▸ Exercise aim:
All lines from the one holding "X169418000Y-123825000D03*" down to the last line of the entries are to be reproduced exactly, with no other lines.

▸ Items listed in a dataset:
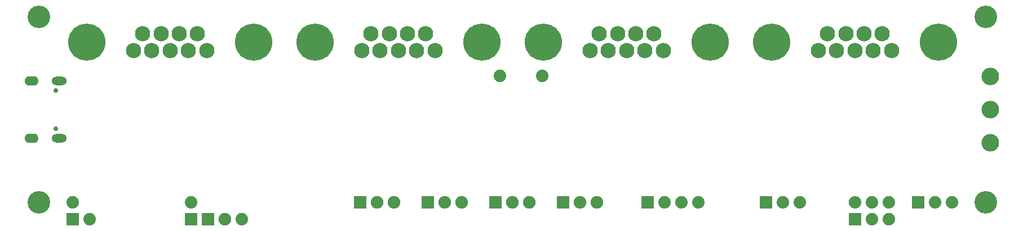
<source format=gbr>
%TF.GenerationSoftware,KiCad,Pcbnew,5.1.6-c6e7f7d~87~ubuntu18.04.1*%
%TF.CreationDate,2022-06-17T15:59:17+03:00*%
%TF.ProjectId,USB-4SERIAL_Rev_B,5553422d-3453-4455-9249-414c5f526576,B*%
%TF.SameCoordinates,Original*%
%TF.FileFunction,Soldermask,Bot*%
%TF.FilePolarity,Negative*%
%FSLAX46Y46*%
G04 Gerber Fmt 4.6, Leading zero omitted, Abs format (unit mm)*
G04 Created by KiCad (PCBNEW 5.1.6-c6e7f7d~87~ubuntu18.04.1) date 2022-06-17 15:59:17*
%MOMM*%
%LPD*%
G01*
G04 APERTURE LIST*
%ADD10C,0.701600*%
%ADD11O,2.301600X1.301600*%
%ADD12O,2.101600X1.401600*%
%ADD13C,1.879600*%
%ADD14R,1.879600X1.879600*%
%ADD15O,1.879600X1.879600*%
%ADD16C,3.401601*%
%ADD17C,2.641600*%
%ADD18C,1.901600*%
%ADD19R,1.901600X1.901600*%
%ADD20C,5.601600*%
%ADD21C,2.301600*%
G04 APERTURE END LIST*
D10*
%TO.C,USB-C1*%
X82540000Y-79090000D03*
D11*
X83040000Y-80520000D03*
D12*
X78860000Y-80520000D03*
X78860000Y-71880000D03*
D10*
X82540000Y-73310000D03*
D11*
X83040000Y-71880000D03*
%TD*%
D13*
%TO.C,GPIO_EXT1*%
X179070000Y-90170000D03*
X176530000Y-90170000D03*
X173990000Y-90170000D03*
D14*
X171450000Y-90170000D03*
%TD*%
D13*
%TO.C,JUMPERS1*%
X207645000Y-90170000D03*
D15*
X202565000Y-90170000D03*
D13*
X205105000Y-90170000D03*
X207645000Y-92710000D03*
X205105000Y-92710000D03*
D14*
X202565000Y-92710000D03*
%TD*%
D13*
%TO.C,RS232_4\u005CRS485*%
X194310000Y-90170000D03*
X191770000Y-90170000D03*
D14*
X189230000Y-90170000D03*
%TD*%
D16*
%TO.C,MH1*%
X80010000Y-90170000D03*
%TD*%
%TO.C,MH2*%
X222250000Y-90170000D03*
%TD*%
%TO.C,MH3*%
X222250000Y-62230000D03*
%TD*%
%TO.C,MH4*%
X80010000Y-62230000D03*
%TD*%
D17*
%TO.C,RS485*%
X222885000Y-81200000D03*
X222885000Y-71200000D03*
X222885000Y-76200000D03*
%TD*%
D18*
%TO.C,Serial2*%
X143510000Y-90170000D03*
X140970000Y-90170000D03*
D19*
X138430000Y-90170000D03*
%TD*%
D18*
%TO.C,Serial3*%
X153670000Y-90170000D03*
X151130000Y-90170000D03*
D19*
X148590000Y-90170000D03*
%TD*%
D18*
%TO.C,Serial4*%
X163830000Y-90170000D03*
X161290000Y-90170000D03*
D19*
X158750000Y-90170000D03*
%TD*%
D18*
%TO.C,Serial1*%
X133350000Y-90170000D03*
X130810000Y-90170000D03*
D19*
X128270000Y-90170000D03*
%TD*%
D13*
%TO.C,+5V_USB1*%
X87630000Y-92710000D03*
%TD*%
%TO.C,3.3V1*%
X102870000Y-90170000D03*
%TD*%
D14*
%TO.C,GND1*%
X85090000Y-92710000D03*
%TD*%
%TO.C,GND2*%
X102870000Y-92710000D03*
%TD*%
D13*
%TO.C,T2IN1*%
X155575000Y-71120000D03*
%TD*%
%TO.C,T2OUT1*%
X149225000Y-71120000D03*
%TD*%
%TO.C,ISP1*%
X110490000Y-92710000D03*
%TD*%
%TO.C,RST#1*%
X85090000Y-90170000D03*
%TD*%
D18*
%TO.C,FW_Upgr1*%
X107950000Y-92710000D03*
D19*
X105410000Y-92710000D03*
%TD*%
D20*
%TO.C,RS232_1*%
X112217200Y-66040000D03*
X87172800Y-66040000D03*
D21*
X95580200Y-64770000D03*
X98323400Y-64770000D03*
X101066600Y-64770000D03*
X103809800Y-64770000D03*
X94208600Y-67310000D03*
X96951800Y-67310000D03*
X99695000Y-67310000D03*
X102438200Y-67310000D03*
X105181400Y-67310000D03*
%TD*%
D20*
%TO.C,RS232_2*%
X146507200Y-66040000D03*
X121462800Y-66040000D03*
D21*
X129870200Y-64770000D03*
X132613400Y-64770000D03*
X135356600Y-64770000D03*
X138099800Y-64770000D03*
X128498600Y-67310000D03*
X131241800Y-67310000D03*
X133985000Y-67310000D03*
X136728200Y-67310000D03*
X139471400Y-67310000D03*
%TD*%
D20*
%TO.C,RS232_3*%
X180797200Y-66040000D03*
X155752800Y-66040000D03*
D21*
X164160200Y-64770000D03*
X166903400Y-64770000D03*
X169646600Y-64770000D03*
X172389800Y-64770000D03*
X162788600Y-67310000D03*
X165531800Y-67310000D03*
X168275000Y-67310000D03*
X171018200Y-67310000D03*
X173761400Y-67310000D03*
%TD*%
D20*
%TO.C,RS232_4*%
X215087200Y-66040000D03*
X190042800Y-66040000D03*
D21*
X198450200Y-64770000D03*
X201193400Y-64770000D03*
X203936600Y-64770000D03*
X206679800Y-64770000D03*
X197078600Y-67310000D03*
X199821800Y-67310000D03*
X202565000Y-67310000D03*
X205308200Y-67310000D03*
X208051400Y-67310000D03*
%TD*%
D14*
%TO.C,GPIO11\u005CRTS3*%
X212090000Y-90170000D03*
D13*
X214630000Y-90170000D03*
X217170000Y-90170000D03*
%TD*%
M02*

</source>
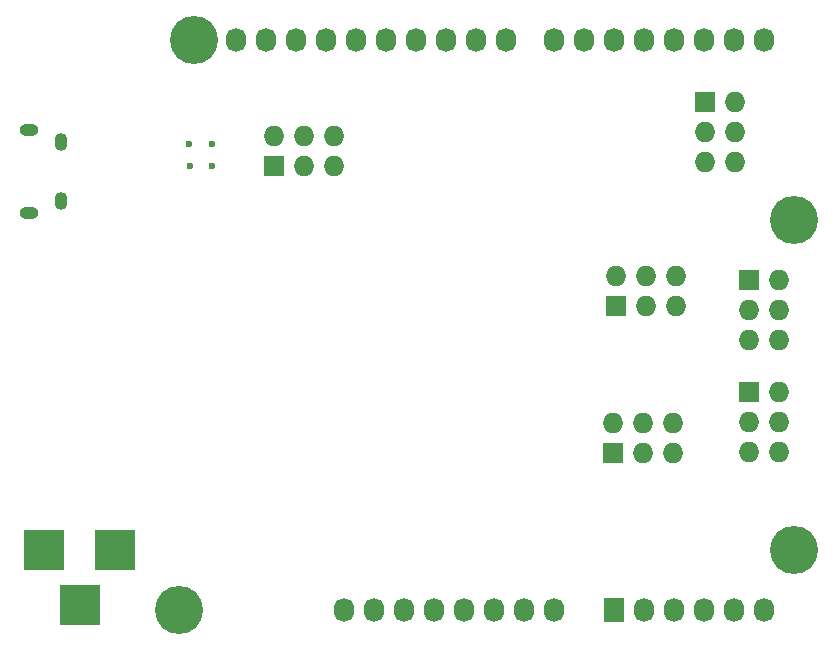
<source format=gbs>
G04 #@! TF.FileFunction,Soldermask,Bot*
%FSLAX46Y46*%
G04 Gerber Fmt 4.6, Leading zero omitted, Abs format (unit mm)*
G04 Created by KiCad (PCBNEW 4.0.2-stable) date Fri 17 Jun 2016 01:05:30 PM EDT*
%MOMM*%
G01*
G04 APERTURE LIST*
%ADD10C,0.100000*%
%ADD11C,4.064000*%
%ADD12C,0.600000*%
%ADD13R,1.727200X1.727200*%
%ADD14O,1.727200X1.727200*%
%ADD15R,1.727200X2.032000*%
%ADD16O,1.727200X2.032000*%
%ADD17R,3.500120X3.500120*%
%ADD18O,1.600000X1.000000*%
%ADD19O,1.100000X1.500000*%
G04 APERTURE END LIST*
D10*
D11*
X177038000Y-118745000D03*
D12*
X125890500Y-86232500D03*
X127762000Y-86233000D03*
X127762000Y-84395000D03*
X125778000Y-84395000D03*
D13*
X161918000Y-98165000D03*
D14*
X161918000Y-95625000D03*
X164458000Y-98165000D03*
X164458000Y-95625000D03*
X166998000Y-98165000D03*
X166998000Y-95625000D03*
D15*
X161798000Y-123825000D03*
D16*
X164338000Y-123825000D03*
X166878000Y-123825000D03*
X169418000Y-123825000D03*
X171958000Y-123825000D03*
X174498000Y-123825000D03*
D13*
X169498000Y-80825000D03*
D14*
X172038000Y-80825000D03*
X169498000Y-83365000D03*
X172038000Y-83365000D03*
X169498000Y-85905000D03*
X172038000Y-85905000D03*
D13*
X161718000Y-110565000D03*
D14*
X161718000Y-108025000D03*
X164258000Y-110565000D03*
X164258000Y-108025000D03*
X166798000Y-110565000D03*
X166798000Y-108025000D03*
D13*
X132969000Y-86233000D03*
D14*
X132969000Y-83693000D03*
X135509000Y-86233000D03*
X135509000Y-83693000D03*
X138049000Y-86233000D03*
X138049000Y-83693000D03*
D11*
X177038000Y-90805000D03*
D16*
X138938000Y-123825000D03*
X141478000Y-123825000D03*
X144018000Y-123825000D03*
X146558000Y-123825000D03*
X149098000Y-123825000D03*
X151638000Y-123825000D03*
X154178000Y-123825000D03*
X156718000Y-123825000D03*
X174498000Y-75565000D03*
X171958000Y-75565000D03*
X169418000Y-75565000D03*
X166878000Y-75565000D03*
X164338000Y-75565000D03*
X161798000Y-75565000D03*
X159258000Y-75565000D03*
X156718000Y-75565000D03*
D17*
X119537480Y-118745000D03*
X113538000Y-118745000D03*
X116537740Y-123444000D03*
D18*
X112268000Y-90241000D03*
D19*
X114968000Y-84241000D03*
X114968000Y-89241000D03*
D18*
X112268000Y-83241000D03*
D16*
X152654000Y-75565000D03*
X150114000Y-75565000D03*
X147574000Y-75565000D03*
X145034000Y-75565000D03*
X142494000Y-75565000D03*
X139954000Y-75565000D03*
X137414000Y-75565000D03*
X134874000Y-75565000D03*
X132334000Y-75565000D03*
X129794000Y-75565000D03*
D13*
X173228000Y-105410000D03*
D14*
X175768000Y-105410000D03*
X173228000Y-107950000D03*
X175768000Y-107950000D03*
X173228000Y-110490000D03*
X175768000Y-110490000D03*
D13*
X173228000Y-95885000D03*
D14*
X175768000Y-95885000D03*
X173228000Y-98425000D03*
X175768000Y-98425000D03*
X173228000Y-100965000D03*
X175768000Y-100965000D03*
D11*
X126238000Y-75565000D03*
X124968000Y-123825000D03*
M02*

</source>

▸ Result for this exercise:
X169418000Y-123825000D03*
X171958000Y-123825000D03*
X174498000Y-123825000D03*
D13*
X169498000Y-80825000D03*
D14*
X172038000Y-80825000D03*
X169498000Y-83365000D03*
X172038000Y-83365000D03*
X169498000Y-85905000D03*
X172038000Y-85905000D03*
D13*
X161718000Y-110565000D03*
D14*
X161718000Y-108025000D03*
X164258000Y-110565000D03*
X164258000Y-108025000D03*
X166798000Y-110565000D03*
X166798000Y-108025000D03*
D13*
X132969000Y-86233000D03*
D14*
X132969000Y-83693000D03*
X135509000Y-86233000D03*
X135509000Y-83693000D03*
X138049000Y-86233000D03*
X138049000Y-83693000D03*
D11*
X177038000Y-90805000D03*
D16*
X138938000Y-123825000D03*
X141478000Y-123825000D03*
X144018000Y-123825000D03*
X146558000Y-123825000D03*
X149098000Y-123825000D03*
X151638000Y-123825000D03*
X154178000Y-123825000D03*
X156718000Y-123825000D03*
X174498000Y-75565000D03*
X171958000Y-75565000D03*
X169418000Y-75565000D03*
X166878000Y-75565000D03*
X164338000Y-75565000D03*
X161798000Y-75565000D03*
X159258000Y-75565000D03*
X156718000Y-75565000D03*
D17*
X119537480Y-118745000D03*
X113538000Y-118745000D03*
X116537740Y-123444000D03*
D18*
X112268000Y-90241000D03*
D19*
X114968000Y-84241000D03*
X114968000Y-89241000D03*
D18*
X112268000Y-83241000D03*
D16*
X152654000Y-75565000D03*
X150114000Y-75565000D03*
X147574000Y-75565000D03*
X145034000Y-75565000D03*
X142494000Y-75565000D03*
X139954000Y-75565000D03*
X137414000Y-75565000D03*
X134874000Y-75565000D03*
X132334000Y-75565000D03*
X129794000Y-75565000D03*
D13*
X173228000Y-105410000D03*
D14*
X175768000Y-105410000D03*
X173228000Y-107950000D03*
X175768000Y-107950000D03*
X173228000Y-110490000D03*
X175768000Y-110490000D03*
D13*
X173228000Y-95885000D03*
D14*
X175768000Y-95885000D03*
X173228000Y-98425000D03*
X175768000Y-98425000D03*
X173228000Y-100965000D03*
X175768000Y-100965000D03*
D11*
X126238000Y-75565000D03*
X124968000Y-123825000D03*
M02*

</source>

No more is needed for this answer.